Monday 16 September 2019

Lowry curses his luck after brave glory bid falls short in good company

Shane Lowry finds his ball in trouble on the 13th hole during day four of the BMW PGA Championship at Wentworth
Shane Lowry finds his ball in trouble on the 13th hole during day four of the BMW PGA Championship at Wentworth

Karl MacGinty

Shane Lowry had €527,770 reasons to feel happy but it's a measure of the Clara favourite's lofty ambitions that second place at the BMW PGA, even to long-time friend Rory McIlroy, left a deep sense of frustration.

Lowry, 27, leapt a whopping 150 places up Europe's Order of Merit to 15th courtesy of his biggest cheque (by €152,770) as a professional, so his card is safe for next season after a disconcerting start to 2014 which saw him miss six cuts in his first eight tournaments.

He clinched outright second by holing-out sensationally from 50 feet for birdie on the 18th green and a closing 68. That solitary putt put a staggering €115,210 extra into Lowry's paypacket, though the thrill of seeing his ball disappear into the hole and the roar of the massive gallery was priceless!

Of even greater significance, however, is the composure Lowry showed on a heady final day in which he launched his hot pursuit of leader Thomas Bjorn by holing a 15-foot putt for a splendid eagle at four. He then closed his six-stroke deficit to the Dane at 10 by landing the first of a glorious hat-trick of birdies which, ultimately, propelled Lowry into a three-shot lead in Europe's biggest tournament through 12.

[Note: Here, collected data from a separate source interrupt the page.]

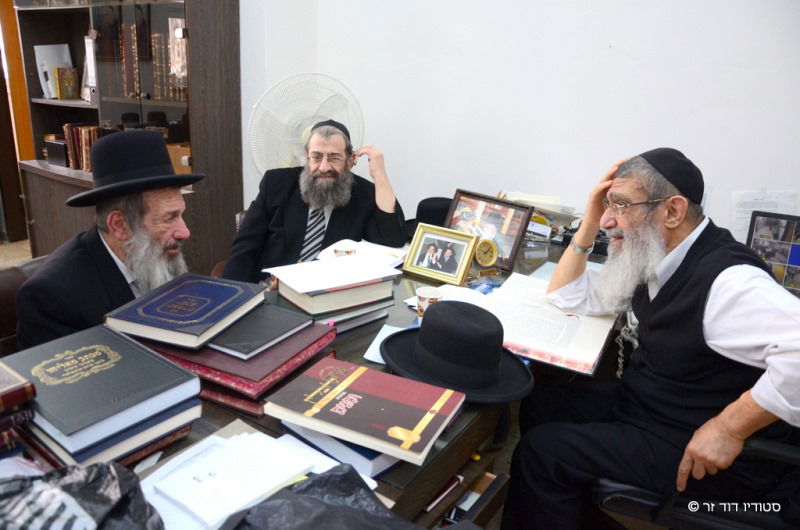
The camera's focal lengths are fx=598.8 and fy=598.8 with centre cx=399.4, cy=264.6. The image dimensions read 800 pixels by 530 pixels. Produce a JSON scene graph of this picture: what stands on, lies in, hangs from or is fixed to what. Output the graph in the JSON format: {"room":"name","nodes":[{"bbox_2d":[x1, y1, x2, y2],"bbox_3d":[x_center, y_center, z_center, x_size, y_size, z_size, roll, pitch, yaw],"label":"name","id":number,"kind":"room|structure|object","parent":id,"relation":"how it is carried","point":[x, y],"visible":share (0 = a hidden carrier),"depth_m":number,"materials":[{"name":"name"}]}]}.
{"room":"office","nodes":[
{"label":"office","id":0,"kind":"room"},
{"bbox_2d":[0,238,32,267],"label":"floor","id":1,"kind":"structure","parent":0,"point":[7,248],"depth_m":4.44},
{"bbox_2d":[0,255,46,355],"bbox_3d":[-1.029,0.415,1.853,0.685,0.782,0.655,14,21,31],"label":"leather chair","id":2,"kind":"object","parent":1,"relation":"on","point":[2,297],"visible":0.17,"depth_m":1.77,"materials":[{"name":"brown leather"}]},
{"bbox_2d":[15,129,199,349],"bbox_3d":[-0.790,0.082,1.716,0.382,0.881,0.559,4,18,5],"label":"man","id":3,"kind":"object","parent":2,"relation":"on","point":[110,263],"visible":0.69,"depth_m":1.59},
{"bbox_2d":[10,0,243,275],"bbox_3d":[-1.601,-0.949,3.459,1.587,2.274,0.505,14,21,31],"label":"bookcase","id":4,"kind":"object","parent":1,"relation":"on","point":[193,57],"visible":0.59,"depth_m":3.30,"materials":[{"name":"brown wood"}]},
{"bbox_2d":[34,44,73,98],"bbox_3d":[-2.188,-1.217,3.806,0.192,0.328,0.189,14,21,31],"label":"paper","id":5,"kind":"object","parent":4,"relation":"in","point":[36,54],"visible":0.61,"depth_m":3.77,"materials":[{"name":"white paper"}]},
{"bbox_2d":[44,137,68,166],"bbox_3d":[-2.076,-0.708,3.748,0.196,0.144,0.187,14,21,31],"label":"black box","id":6,"kind":"object","parent":4,"relation":"in","point":[54,155],"visible":0.65,"depth_m":3.66,"materials":[{"name":"black"}]},
{"bbox_2d":[55,66,78,99],"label":"book","id":7,"kind":"object","parent":4,"relation":"in","point":[63,78],"visible":0.99,"depth_m":3.68,"materials":[{"name":"paper"}]},
{"bbox_2d":[62,123,101,171],"bbox_3d":[-1.893,-0.733,3.679,0.362,0.267,0.212,14,21,31],"label":"book row","id":8,"kind":"object","parent":4,"relation":"in","point":[88,159],"visible":0.52,"depth_m":3.62,"materials":[{"name":"brown paper"}]},
{"bbox_2d":[82,34,97,102],"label":"binder","id":9,"kind":"object","parent":4,"relation":"in","point":[86,47],"visible":0.53,"depth_m":3.41,"materials":[{"name":"white paper"}]},
{"bbox_2d":[119,22,137,96],"bbox_3d":[-1.492,-1.161,3.444,0.179,0.375,0.204,14,21,31],"label":"book row","id":10,"kind":"object","parent":4,"relation":"in","point":[129,62],"visible":0.53,"depth_m":3.36,"materials":[{"name":"paper"}]},
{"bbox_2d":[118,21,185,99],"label":"row of books","id":11,"kind":"object","parent":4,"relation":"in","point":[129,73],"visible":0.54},
{"bbox_2d":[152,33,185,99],"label":"book row","id":12,"kind":"object","parent":4,"relation":"in","point":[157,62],"visible":0.49,"depth_m":3.22,"materials":[{"name":"paper"}]},
{"bbox_2d":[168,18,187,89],"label":"book","id":13,"kind":"object","parent":4,"relation":"in","point":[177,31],"visible":0.52,"depth_m":3.13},
{"bbox_2d":[167,143,191,174],"bbox_3d":[-1.157,-0.561,3.254,0.215,0.177,0.200,14,21,31],"label":"cardboard box","id":14,"kind":"object","parent":4,"relation":"in","point":[187,164],"visible":0.39,"depth_m":3.16,"materials":[{"name":"cardboard"}]},
{"bbox_2d":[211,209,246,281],"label":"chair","id":15,"kind":"object","parent":1,"relation":"on","point":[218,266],"visible":0.06,"depth_m":2.65,"materials":[{"name":"brown"}]},
{"bbox_2d":[223,118,408,280],"bbox_3d":[-0.325,-0.136,2.467,0.710,0.882,0.525,2,18,0],"label":"man","id":16,"kind":"object","parent":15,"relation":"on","point":[337,218],"visible":0.81,"depth_m":2.36},
{"bbox_2d":[0,230,621,529],"bbox_3d":[-0.082,0.509,1.745,0.968,0.714,2.500,14,21,31],"label":"desk","id":17,"kind":"object","parent":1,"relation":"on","point":[404,468],"visible":0.28,"depth_m":1.29,"materials":[{"name":"brown wood"}]},
{"bbox_2d":[0,363,36,456],"bbox_3d":[-0.754,0.252,0.949,0.229,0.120,0.265,14,21,31],"label":"book stack","id":18,"kind":"object","parent":17,"relation":"on","point":[16,400],"visible":0.99,"depth_m":0.96,"materials":[{"name":"red paper"}]},
{"bbox_2d":[0,461,162,529],"bbox_3d":[-0.470,0.356,0.710,0.323,0.172,0.366,14,21,31],"label":"plastic bag","id":19,"kind":"object","parent":17,"relation":"on","point":[86,501],"visible":1,"depth_m":0.76,"materials":[{"name":"black plastic"}]},
{"bbox_2d":[1,323,203,467],"bbox_3d":[-0.560,0.234,1.086,0.308,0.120,0.272,14,21,31],"label":"book stack","id":20,"kind":"object","parent":17,"relation":"on","point":[96,376],"visible":0.95,"depth_m":1.02,"materials":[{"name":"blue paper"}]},
{"bbox_2d":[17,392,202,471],"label":"book","id":21,"kind":"object","parent":17,"relation":"on","point":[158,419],"visible":0.29,"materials":[{"name":"blue paper"}]},
{"bbox_2d":[128,315,335,413],"bbox_3d":[-0.388,0.182,1.348,0.370,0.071,0.337,14,21,31],"label":"red book","id":22,"kind":"object","parent":17,"relation":"on","point":[285,371],"visible":0.48,"depth_m":1.23,"materials":[{"name":"red paper"}]},
{"bbox_2d":[203,303,315,359],"bbox_3d":[-0.356,0.129,1.338,0.244,0.019,0.227,14,21,31],"label":"black book","id":23,"kind":"object","parent":22,"relation":"on","point":[282,323],"visible":0.91,"depth_m":1.28,"materials":[{"name":"paper"}]},
{"bbox_2d":[104,272,265,350],"bbox_3d":[-0.477,0.093,1.368,0.249,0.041,0.273,8,19,17],"label":"blue book","id":24,"kind":"object","parent":23,"relation":"on","point":[238,289],"visible":0.98,"depth_m":1.31,"materials":[{"name":"blue paper"}]},
{"bbox_2d":[138,426,338,529],"bbox_3d":[-0.232,0.341,0.926,0.351,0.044,0.373,14,21,31],"label":"paper stack","id":25,"kind":"object","parent":17,"relation":"on","point":[168,464],"visible":0.87,"depth_m":0.93,"materials":[{"name":"white paper"}]},
{"bbox_2d":[221,464,422,529],"bbox_3d":[-0.098,0.382,0.755,0.370,0.144,0.344,14,21,31],"label":"black plastic bag","id":26,"kind":"object","parent":17,"relation":"on","point":[260,507],"visible":0.99,"depth_m":0.81,"materials":[{"name":"black plastic"}]},
{"bbox_2d":[271,263,397,322],"bbox_3d":[-0.181,0.048,1.642,0.275,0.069,0.247,-11,22,-35],"label":"book stack","id":27,"kind":"object","parent":17,"relation":"on","point":[320,300],"visible":0.88,"depth_m":1.57,"materials":[{"name":"paper"}]},
{"bbox_2d":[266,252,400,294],"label":"paper","id":28,"kind":"object","parent":27,"relation":"on","point":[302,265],"visible":0.98,"depth_m":1.64,"materials":[{"name":"white paper"}]},
{"bbox_2d":[278,419,398,477],"bbox_3d":[-0.076,0.295,1.166,0.257,0.036,0.229,14,21,31],"label":"book","id":29,"kind":"object","parent":17,"relation":"on","point":[310,436],"visible":0.25,"depth_m":1.06,"materials":[{"name":"blue paper"}]},
{"bbox_2d":[264,355,463,465],"bbox_3d":[-0.065,0.262,1.153,0.324,0.038,0.212,14,21,31],"label":"red book","id":30,"kind":"object","parent":29,"relation":"on","point":[381,402],"visible":0.97,"depth_m":1.11,"materials":[{"name":"red paper"}]},
{"bbox_2d":[333,241,357,257],"bbox_3d":[-0.183,-0.019,1.983,0.081,0.091,0.081,14,21,31],"label":"cup","id":31,"kind":"object","parent":17,"relation":"on","point":[346,251],"visible":0.65,"depth_m":1.97,"materials":[{"name":"white"}]},
{"bbox_2d":[318,239,407,266],"bbox_3d":[-0.123,-0.038,2.131,0.276,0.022,0.259,14,21,31],"label":"paper","id":32,"kind":"object","parent":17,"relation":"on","point":[381,246],"visible":0.51,"depth_m":2.14,"materials":[{"name":"white paper"}]},
{"bbox_2d":[363,324,404,364],"bbox_3d":[0.025,0.202,1.476,0.182,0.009,0.191,14,21,31],"label":"paper","id":33,"kind":"object","parent":17,"relation":"on","point":[371,346],"visible":0.25,"depth_m":1.49,"materials":[{"name":"white paper"}]},
{"bbox_2d":[404,196,451,242],"bbox_3d":[0.159,-0.201,2.503,0.293,0.138,0.286,14,21,31],"label":"black hat","id":34,"kind":"object","parent":17,"relation":"on","point":[436,198],"visible":0.38,"depth_m":2.44,"materials":[{"name":"black fabric"}]},
{"bbox_2d":[415,286,442,322],"bbox_3d":[0.077,0.115,1.611,0.075,0.091,0.073,14,21,31],"label":"paper cup","id":35,"kind":"object","parent":17,"relation":"on","point":[423,303],"visible":0.73,"depth_m":1.59,"materials":[{"name":"white paper"}]},
{"bbox_2d":[403,223,478,285],"bbox_3d":[0.137,-0.041,1.981,0.230,0.158,0.097,14,21,31],"label":"picture frame","id":36,"kind":"object","parent":17,"relation":"on","point":[443,275],"visible":0.98,"depth_m":1.96,"materials":[{"name":"metal"}]},
{"bbox_2d":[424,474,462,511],"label":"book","id":37,"kind":"object","parent":17,"relation":"in","point":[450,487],"visible":0.42,"depth_m":1.27,"materials":[{"name":"red paper"}]},
{"bbox_2d":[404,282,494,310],"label":"paper","id":38,"kind":"object","parent":17,"relation":"on","point":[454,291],"visible":0.36,"depth_m":1.78,"materials":[{"name":"white paper"}]},
{"bbox_2d":[380,301,531,403],"bbox_3d":[0.130,0.163,1.376,0.359,0.142,0.333,14,21,31],"label":"black hat","id":39,"kind":"object","parent":17,"relation":"on","point":[432,315],"visible":0.99,"depth_m":1.31,"materials":[{"name":"black fabric"}]},
{"bbox_2d":[474,238,498,268],"bbox_3d":[0.291,-0.043,2.054,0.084,0.102,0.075,-6,20,-25],"label":"clock","id":40,"kind":"object","parent":17,"relation":"on","point":[489,254],"visible":0.99,"depth_m":2.04,"materials":[{"name":"gold metal"}]},
{"bbox_2d":[445,189,533,272],"bbox_3d":[0.303,-0.130,2.136,0.311,0.220,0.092,14,21,31],"label":"framed photo","id":41,"kind":"object","parent":17,"relation":"on","point":[509,263],"visible":0.84,"depth_m":2.10},
{"bbox_2d":[500,190,581,241],"bbox_3d":[0.556,-0.203,2.433,0.327,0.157,0.300,14,21,31],"label":"paper stack","id":42,"kind":"object","parent":17,"relation":"on","point":[572,209],"visible":0.47,"depth_m":2.38,"materials":[{"name":"paper"}]},
{"bbox_2d":[473,273,617,376],"bbox_3d":[0.376,0.143,1.655,0.373,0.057,0.433,14,21,31],"label":"open book","id":43,"kind":"object","parent":17,"relation":"on","point":[572,322],"visible":0.76,"depth_m":1.59,"materials":[{"name":"white paper"}]},
{"bbox_2d":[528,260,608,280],"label":"paper","id":44,"kind":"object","parent":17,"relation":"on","point":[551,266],"visible":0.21,"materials":[{"name":"white paper"}]},
{"bbox_2d":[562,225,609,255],"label":"telephone","id":45,"kind":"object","parent":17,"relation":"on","point":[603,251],"visible":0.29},
{"bbox_2d":[593,432,799,529],"bbox_3d":[0.881,0.484,1.565,0.694,0.989,0.664,8,19,17],"label":"office chair","id":46,"kind":"object","parent":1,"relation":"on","point":[605,489],"visible":0.41,"depth_m":1.43,"materials":[{"name":"black"}]},
{"bbox_2d":[504,146,799,529],"bbox_3d":[0.701,0.277,1.580,0.505,1.100,0.713,-6,20,-23],"label":"man","id":47,"kind":"object","parent":46,"relation":"on","point":[764,397],"visible":0.99,"depth_m":1.45},
{"bbox_2d":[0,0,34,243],"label":"door frame","id":48,"kind":"structure","parent":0,"point":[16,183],"depth_m":4.55,"materials":[{"name":"brown wood"}]},
{"bbox_2d":[247,73,365,174],"bbox_3d":[-0.431,-0.496,2.731,0.545,0.725,0.455,-3,19,-15],"label":"electric fan","id":49,"kind":"object","parent":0,"point":[315,121],"visible":0.74,"depth_m":2.64,"materials":[{"name":"white plastic"}]},
{"bbox_2d":[235,0,799,245],"bbox_3d":[0.828,-0.861,2.411,3.908,3.016,0.233,14,21,31],"label":"wall","id":50,"kind":"structure","parent":0,"point":[645,56],"depth_m":2.53,"materials":[{"name":"white paint"}]},
{"bbox_2d":[731,189,797,241],"bbox_3d":[1.320,-0.157,2.187,0.178,0.222,0.083,14,21,31],"label":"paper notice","id":51,"kind":"object","parent":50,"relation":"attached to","point":[752,209],"visible":0.53,"depth_m":2.17,"materials":[{"name":"white paper"}]},
{"bbox_2d":[744,210,799,295],"bbox_3d":[1.273,-0.021,1.933,0.264,0.256,0.177,14,21,31],"label":"photo frame","id":52,"kind":"object","parent":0,"point":[794,261],"visible":0.82,"depth_m":1.95,"materials":[{"name":"black"}]}
]}

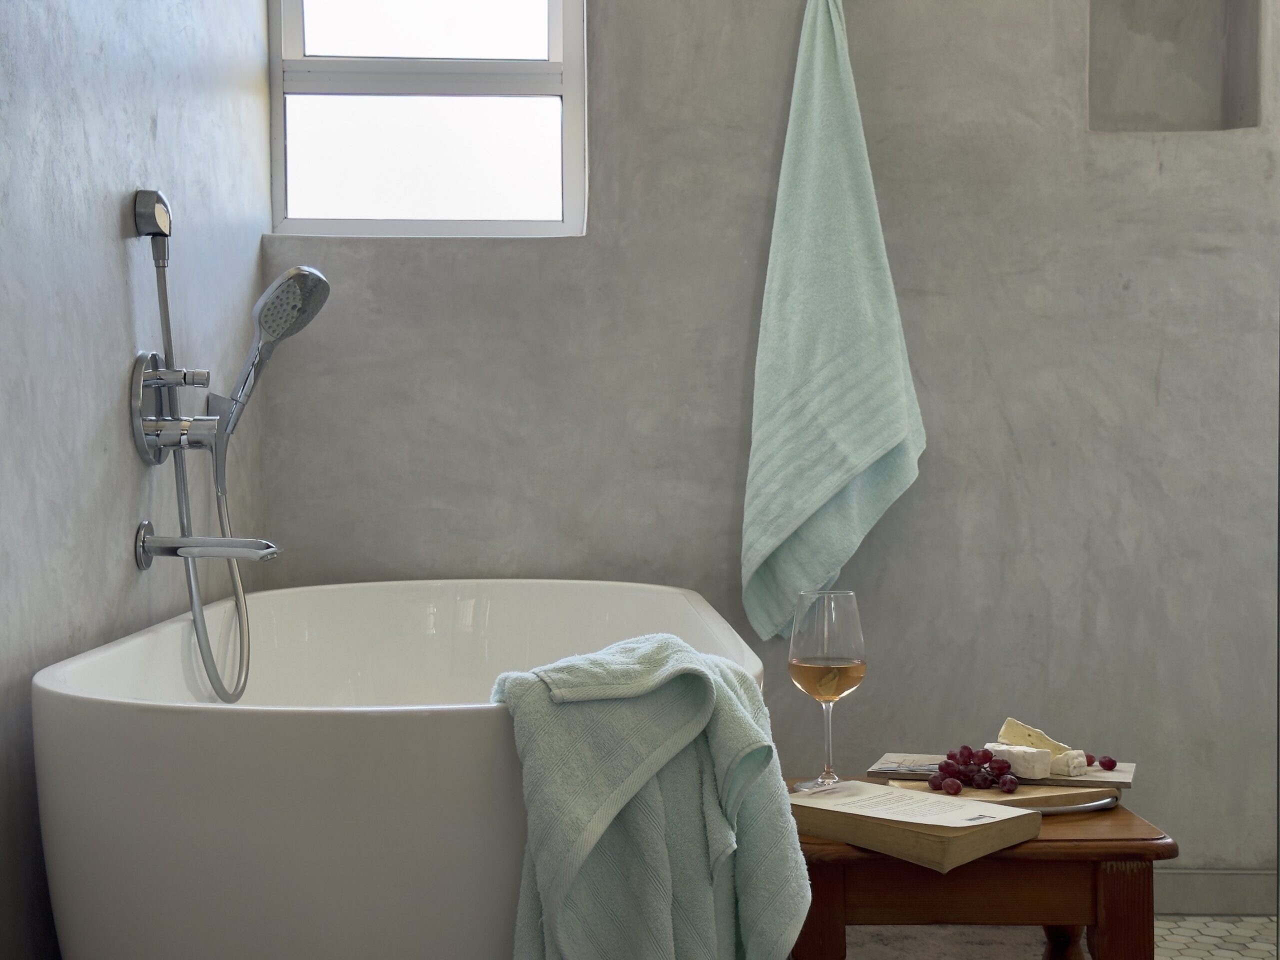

Even an unfortunate double-bogey at 13, where his drive landed in an unplayable lie in a gorse bush, was taken in his stride as Lowry rebounded with a classy birdie two at 14, where the pin was hidden behind the yawning right bunker.


Luck spurned Lowry once again at 15, where his "best iron shot of the year", a 5-iron from 225 yards, pitched just beyond the flag and bounded into bogey territory and then a sweetly-struck seven-foot putt for birdie at 17 drifted right of the cup in the final few inches.

"Obviously I'm happy," said Lowry. "But I know I'll be sitting in my hotel room tonight and 13 and 15 are going to be going through my mind. To be honest, I feel very unlucky."

Consolation comes, however, from the opposition he faced down yesterday and how calm, confident and assured Offaly's two-time Tour winner felt trading blows in this company.

"At the end of the day, I was out there leading the biggest tournament on the European Tour by three with seven to play, ahead of Rory McIlroy, Thomas Bjorn and Luke Donald. That's the company I want to be in; feel I deserve to be in and am looking forward to being there again.

"To be honest, I felt so comfortable out there, really comfortable." Now that's the biggest prize Lowry took home from Wentworth.